> _What is being asked_: Count the lines of the data below that contain the string "NewBodyOperationType" and reply with the number alone.

> _Dataset records_:
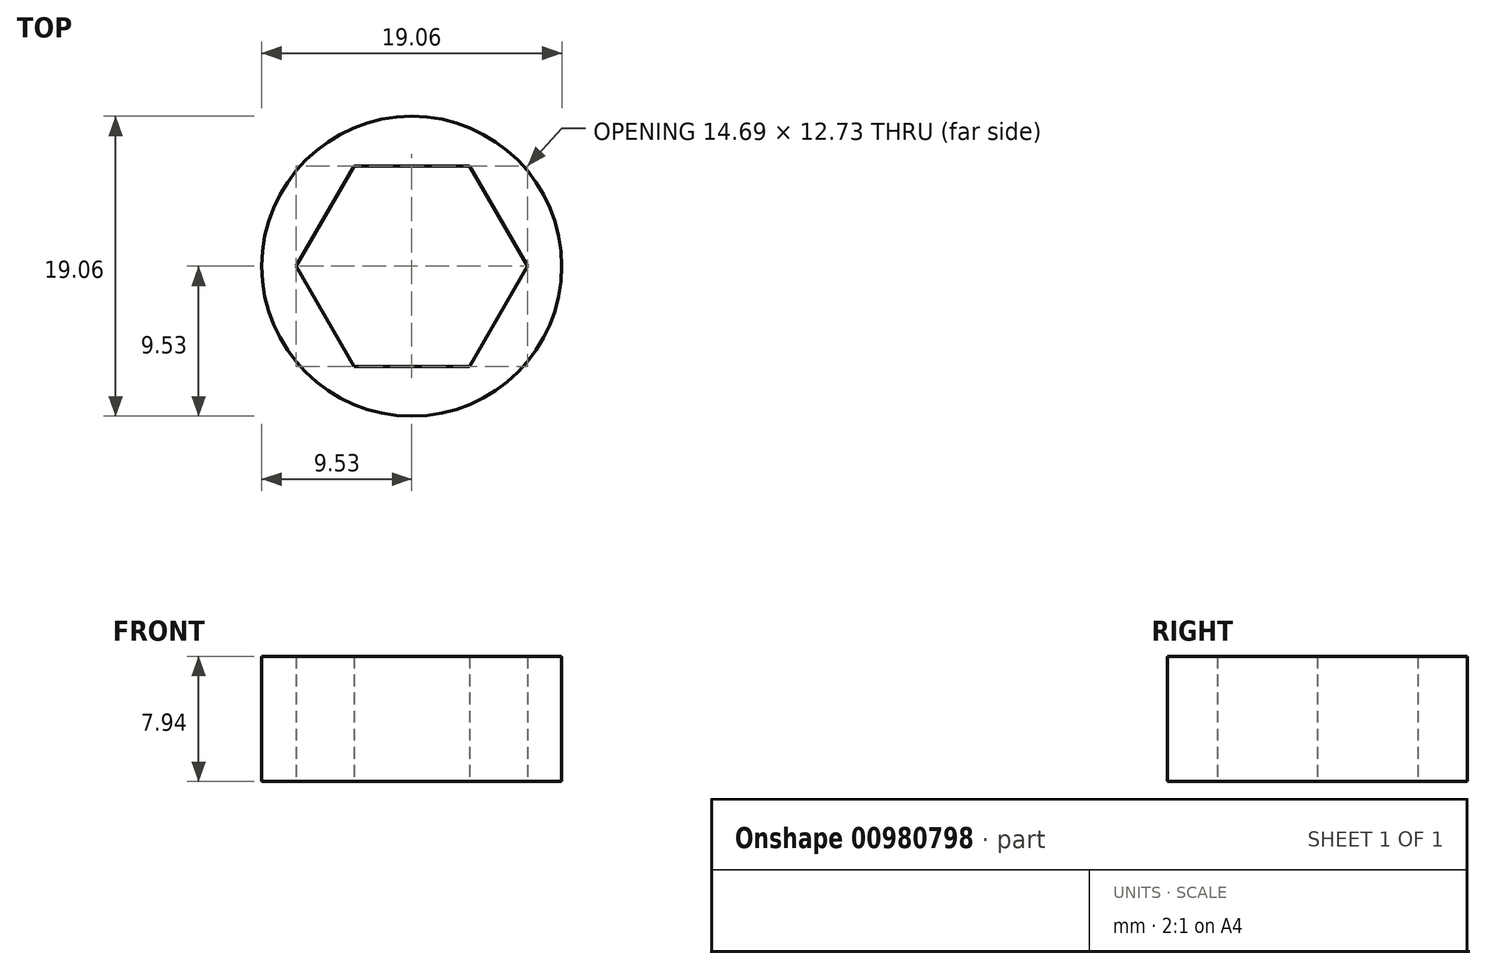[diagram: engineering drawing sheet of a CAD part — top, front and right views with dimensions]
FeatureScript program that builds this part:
...
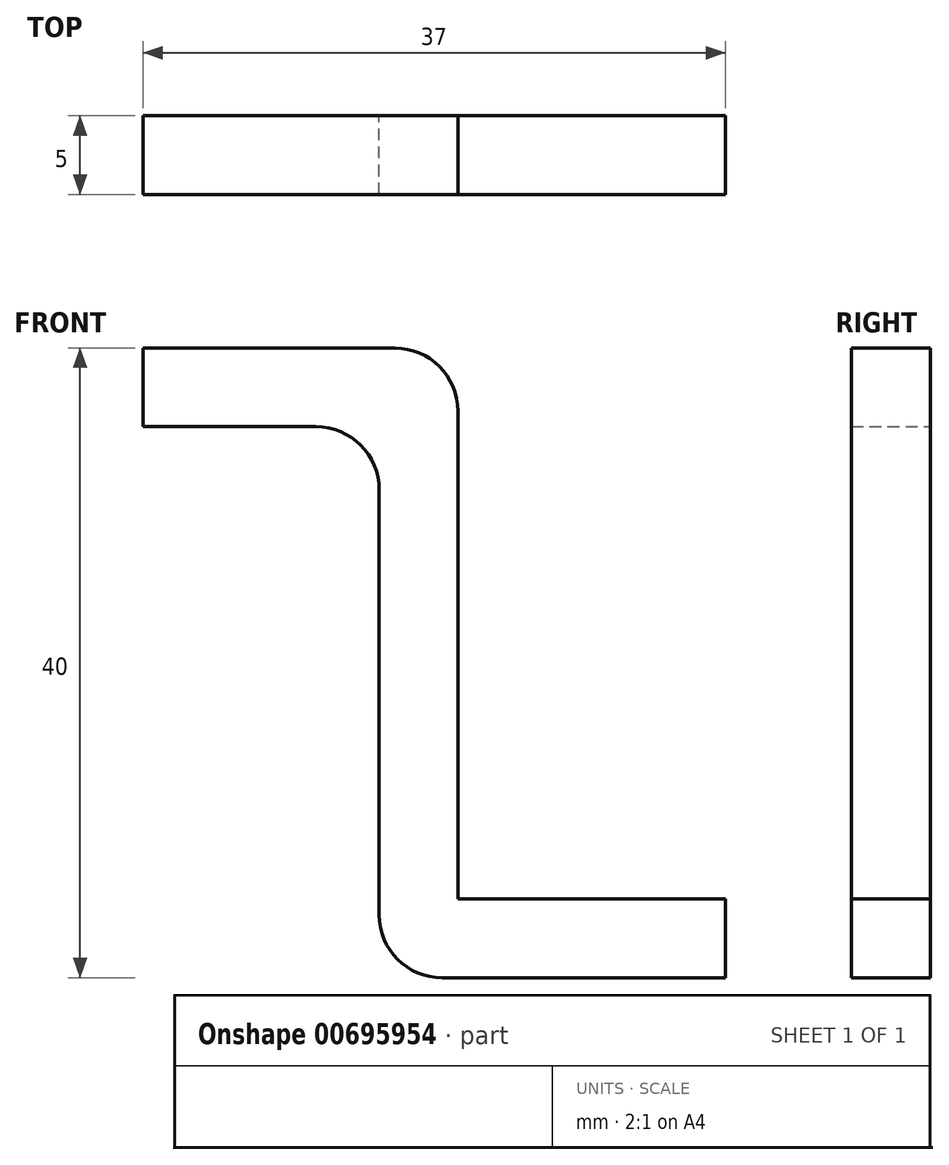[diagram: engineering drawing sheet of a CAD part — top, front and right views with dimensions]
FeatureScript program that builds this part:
==
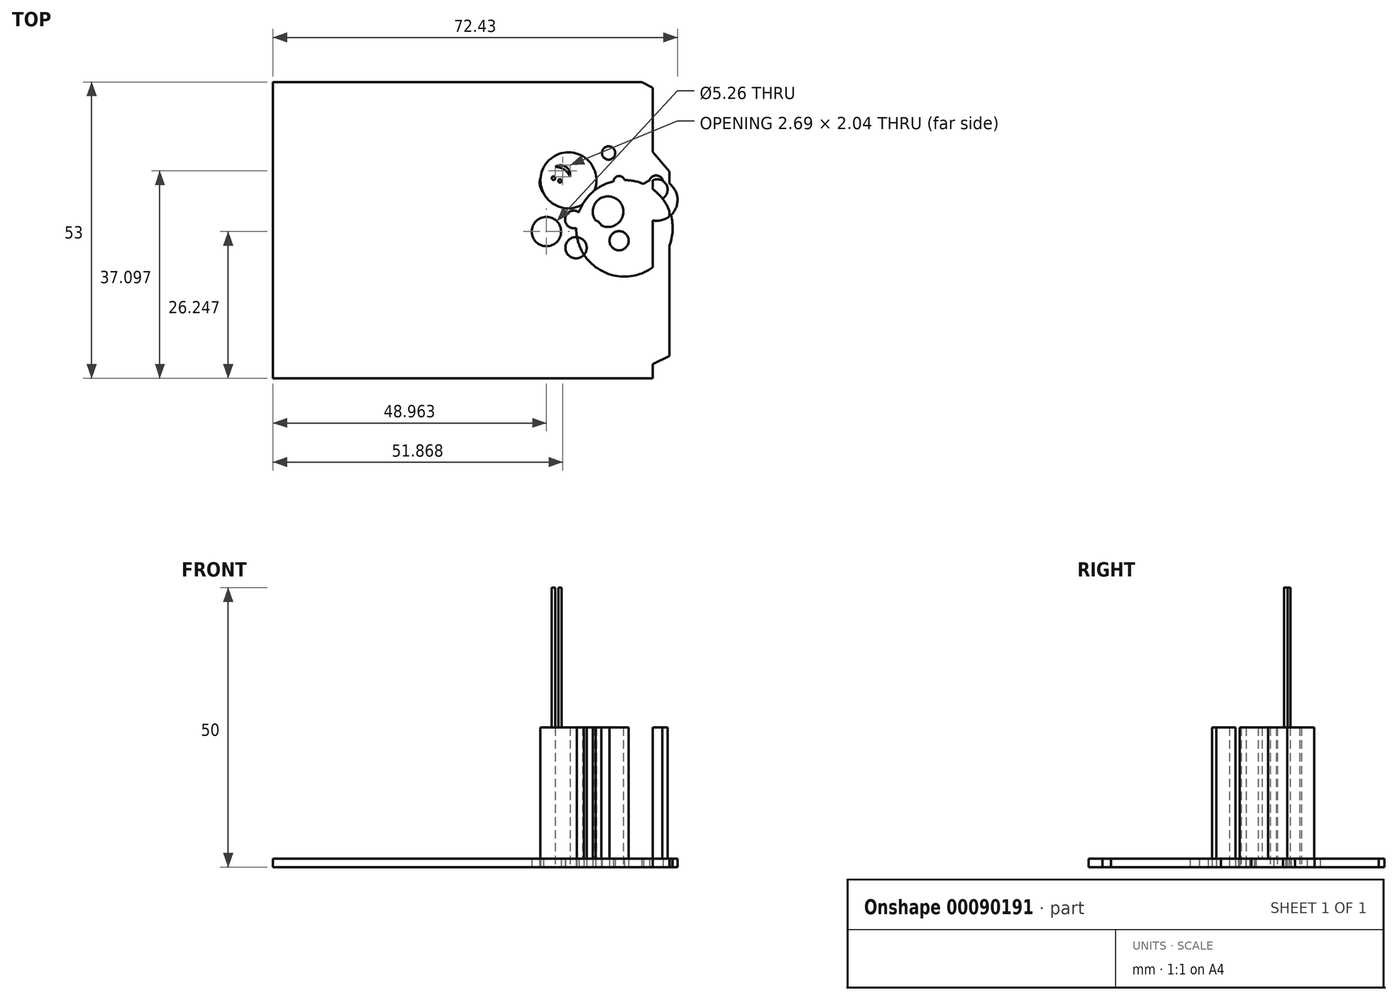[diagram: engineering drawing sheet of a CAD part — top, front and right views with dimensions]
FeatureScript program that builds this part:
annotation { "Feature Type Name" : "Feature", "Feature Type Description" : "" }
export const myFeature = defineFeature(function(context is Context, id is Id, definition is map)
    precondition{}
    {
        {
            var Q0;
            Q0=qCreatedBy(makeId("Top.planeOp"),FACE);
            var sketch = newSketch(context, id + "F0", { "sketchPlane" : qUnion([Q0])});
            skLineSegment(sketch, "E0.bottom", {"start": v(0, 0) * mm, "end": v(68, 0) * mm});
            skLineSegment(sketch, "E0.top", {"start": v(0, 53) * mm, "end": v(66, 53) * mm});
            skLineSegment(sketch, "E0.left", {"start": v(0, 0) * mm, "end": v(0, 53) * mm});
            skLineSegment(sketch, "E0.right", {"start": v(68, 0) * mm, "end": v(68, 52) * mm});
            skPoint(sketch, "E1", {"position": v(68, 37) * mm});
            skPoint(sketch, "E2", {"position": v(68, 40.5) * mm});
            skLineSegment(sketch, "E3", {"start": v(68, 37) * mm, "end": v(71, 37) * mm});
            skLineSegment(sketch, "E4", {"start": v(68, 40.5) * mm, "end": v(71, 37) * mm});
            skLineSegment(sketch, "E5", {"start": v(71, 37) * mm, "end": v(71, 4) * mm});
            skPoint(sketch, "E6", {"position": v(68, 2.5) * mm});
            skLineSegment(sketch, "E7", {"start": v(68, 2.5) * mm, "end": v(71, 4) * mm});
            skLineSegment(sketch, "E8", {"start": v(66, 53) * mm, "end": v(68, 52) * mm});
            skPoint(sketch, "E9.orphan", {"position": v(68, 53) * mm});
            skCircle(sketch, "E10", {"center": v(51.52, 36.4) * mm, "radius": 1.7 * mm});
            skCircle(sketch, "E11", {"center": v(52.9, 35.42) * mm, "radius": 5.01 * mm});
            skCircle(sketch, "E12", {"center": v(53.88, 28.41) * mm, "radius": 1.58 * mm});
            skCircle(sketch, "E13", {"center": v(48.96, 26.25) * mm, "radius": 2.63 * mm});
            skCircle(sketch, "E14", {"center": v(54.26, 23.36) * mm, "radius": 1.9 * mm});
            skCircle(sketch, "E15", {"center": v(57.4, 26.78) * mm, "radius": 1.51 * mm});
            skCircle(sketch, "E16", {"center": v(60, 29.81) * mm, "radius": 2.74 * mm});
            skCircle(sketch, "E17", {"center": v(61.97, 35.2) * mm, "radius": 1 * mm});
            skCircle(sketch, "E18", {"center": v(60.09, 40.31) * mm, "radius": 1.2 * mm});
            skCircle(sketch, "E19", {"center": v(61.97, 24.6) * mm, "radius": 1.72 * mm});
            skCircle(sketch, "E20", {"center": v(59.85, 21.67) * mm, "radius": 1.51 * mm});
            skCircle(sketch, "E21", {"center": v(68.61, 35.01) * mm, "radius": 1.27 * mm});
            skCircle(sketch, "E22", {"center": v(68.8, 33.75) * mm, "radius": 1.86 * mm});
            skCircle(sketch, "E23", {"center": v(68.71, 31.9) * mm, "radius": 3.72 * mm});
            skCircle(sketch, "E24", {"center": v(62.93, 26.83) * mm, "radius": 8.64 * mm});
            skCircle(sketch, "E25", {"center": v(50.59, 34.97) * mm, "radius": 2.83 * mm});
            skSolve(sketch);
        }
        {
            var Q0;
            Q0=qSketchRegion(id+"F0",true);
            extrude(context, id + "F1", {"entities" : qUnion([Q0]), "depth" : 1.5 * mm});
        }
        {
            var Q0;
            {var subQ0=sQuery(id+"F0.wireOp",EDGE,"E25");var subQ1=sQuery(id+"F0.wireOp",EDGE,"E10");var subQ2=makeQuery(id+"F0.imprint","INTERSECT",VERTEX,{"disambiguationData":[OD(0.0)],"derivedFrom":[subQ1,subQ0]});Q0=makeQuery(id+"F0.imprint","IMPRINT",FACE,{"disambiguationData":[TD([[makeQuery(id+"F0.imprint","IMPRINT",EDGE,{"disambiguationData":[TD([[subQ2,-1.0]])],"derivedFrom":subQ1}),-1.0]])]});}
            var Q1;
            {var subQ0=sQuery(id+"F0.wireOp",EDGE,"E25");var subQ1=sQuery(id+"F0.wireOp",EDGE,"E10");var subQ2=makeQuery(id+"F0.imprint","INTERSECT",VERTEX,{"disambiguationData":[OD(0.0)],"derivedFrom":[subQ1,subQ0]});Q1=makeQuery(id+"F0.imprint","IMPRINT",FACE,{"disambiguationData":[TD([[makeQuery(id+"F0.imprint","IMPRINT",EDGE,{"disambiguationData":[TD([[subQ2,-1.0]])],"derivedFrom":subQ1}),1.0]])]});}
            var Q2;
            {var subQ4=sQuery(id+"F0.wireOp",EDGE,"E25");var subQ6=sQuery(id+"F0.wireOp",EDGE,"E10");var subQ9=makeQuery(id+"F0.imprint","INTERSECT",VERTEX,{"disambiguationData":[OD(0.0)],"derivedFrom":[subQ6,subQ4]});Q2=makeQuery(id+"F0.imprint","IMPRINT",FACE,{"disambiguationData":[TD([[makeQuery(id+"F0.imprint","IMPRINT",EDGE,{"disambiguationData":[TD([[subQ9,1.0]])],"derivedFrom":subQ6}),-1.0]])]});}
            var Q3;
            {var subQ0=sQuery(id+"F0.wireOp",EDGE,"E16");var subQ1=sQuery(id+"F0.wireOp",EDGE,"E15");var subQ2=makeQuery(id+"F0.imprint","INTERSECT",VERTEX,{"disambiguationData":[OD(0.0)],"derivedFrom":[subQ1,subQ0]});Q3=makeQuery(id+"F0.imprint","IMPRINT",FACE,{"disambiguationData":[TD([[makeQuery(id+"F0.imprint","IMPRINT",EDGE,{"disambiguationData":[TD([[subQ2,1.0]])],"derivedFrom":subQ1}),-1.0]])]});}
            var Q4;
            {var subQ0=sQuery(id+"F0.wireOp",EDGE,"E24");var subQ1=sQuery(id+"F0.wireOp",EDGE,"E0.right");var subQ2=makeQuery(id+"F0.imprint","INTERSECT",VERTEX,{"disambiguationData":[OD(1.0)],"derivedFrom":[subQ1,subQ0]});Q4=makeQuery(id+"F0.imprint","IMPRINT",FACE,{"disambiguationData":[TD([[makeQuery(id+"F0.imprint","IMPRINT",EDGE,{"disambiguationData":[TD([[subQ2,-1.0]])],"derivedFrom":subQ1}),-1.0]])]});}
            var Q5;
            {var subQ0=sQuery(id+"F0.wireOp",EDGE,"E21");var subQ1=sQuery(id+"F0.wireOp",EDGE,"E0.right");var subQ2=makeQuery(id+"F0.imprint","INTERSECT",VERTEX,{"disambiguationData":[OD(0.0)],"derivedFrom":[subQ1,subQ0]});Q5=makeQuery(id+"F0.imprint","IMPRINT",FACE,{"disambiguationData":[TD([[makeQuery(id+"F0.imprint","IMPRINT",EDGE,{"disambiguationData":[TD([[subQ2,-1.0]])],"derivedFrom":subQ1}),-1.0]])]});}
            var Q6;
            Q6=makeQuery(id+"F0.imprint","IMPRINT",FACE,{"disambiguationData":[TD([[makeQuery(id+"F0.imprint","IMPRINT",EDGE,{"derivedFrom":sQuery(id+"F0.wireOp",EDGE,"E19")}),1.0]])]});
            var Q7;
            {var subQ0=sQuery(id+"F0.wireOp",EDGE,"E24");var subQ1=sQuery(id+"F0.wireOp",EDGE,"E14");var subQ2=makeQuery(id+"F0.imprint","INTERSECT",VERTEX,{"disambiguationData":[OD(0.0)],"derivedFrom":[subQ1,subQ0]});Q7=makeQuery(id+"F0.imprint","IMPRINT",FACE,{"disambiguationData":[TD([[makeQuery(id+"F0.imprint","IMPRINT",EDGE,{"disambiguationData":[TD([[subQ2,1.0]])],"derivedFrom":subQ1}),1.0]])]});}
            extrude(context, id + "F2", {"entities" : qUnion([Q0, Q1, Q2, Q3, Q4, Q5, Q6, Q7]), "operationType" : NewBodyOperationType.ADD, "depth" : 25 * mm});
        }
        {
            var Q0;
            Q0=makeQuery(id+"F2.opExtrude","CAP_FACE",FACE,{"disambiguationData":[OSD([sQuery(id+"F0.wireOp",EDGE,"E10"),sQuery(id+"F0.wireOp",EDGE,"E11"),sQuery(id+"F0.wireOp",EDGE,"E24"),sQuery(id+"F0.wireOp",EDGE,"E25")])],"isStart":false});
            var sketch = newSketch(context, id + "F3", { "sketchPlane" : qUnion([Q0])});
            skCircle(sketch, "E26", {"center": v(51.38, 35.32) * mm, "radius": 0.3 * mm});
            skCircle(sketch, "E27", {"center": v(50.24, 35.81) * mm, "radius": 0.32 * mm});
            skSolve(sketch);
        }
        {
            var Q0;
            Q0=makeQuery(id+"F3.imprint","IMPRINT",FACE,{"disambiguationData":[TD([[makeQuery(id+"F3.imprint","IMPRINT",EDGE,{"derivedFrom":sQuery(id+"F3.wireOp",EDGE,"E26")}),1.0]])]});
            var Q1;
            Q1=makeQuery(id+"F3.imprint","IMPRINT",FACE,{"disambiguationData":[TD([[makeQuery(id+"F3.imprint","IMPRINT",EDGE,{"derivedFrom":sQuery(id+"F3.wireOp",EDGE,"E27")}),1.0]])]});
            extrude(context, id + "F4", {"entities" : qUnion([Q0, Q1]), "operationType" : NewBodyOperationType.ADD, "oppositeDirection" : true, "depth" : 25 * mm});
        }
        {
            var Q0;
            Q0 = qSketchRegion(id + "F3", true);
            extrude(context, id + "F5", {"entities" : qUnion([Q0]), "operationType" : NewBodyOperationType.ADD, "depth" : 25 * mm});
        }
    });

> _Output of the task_: 3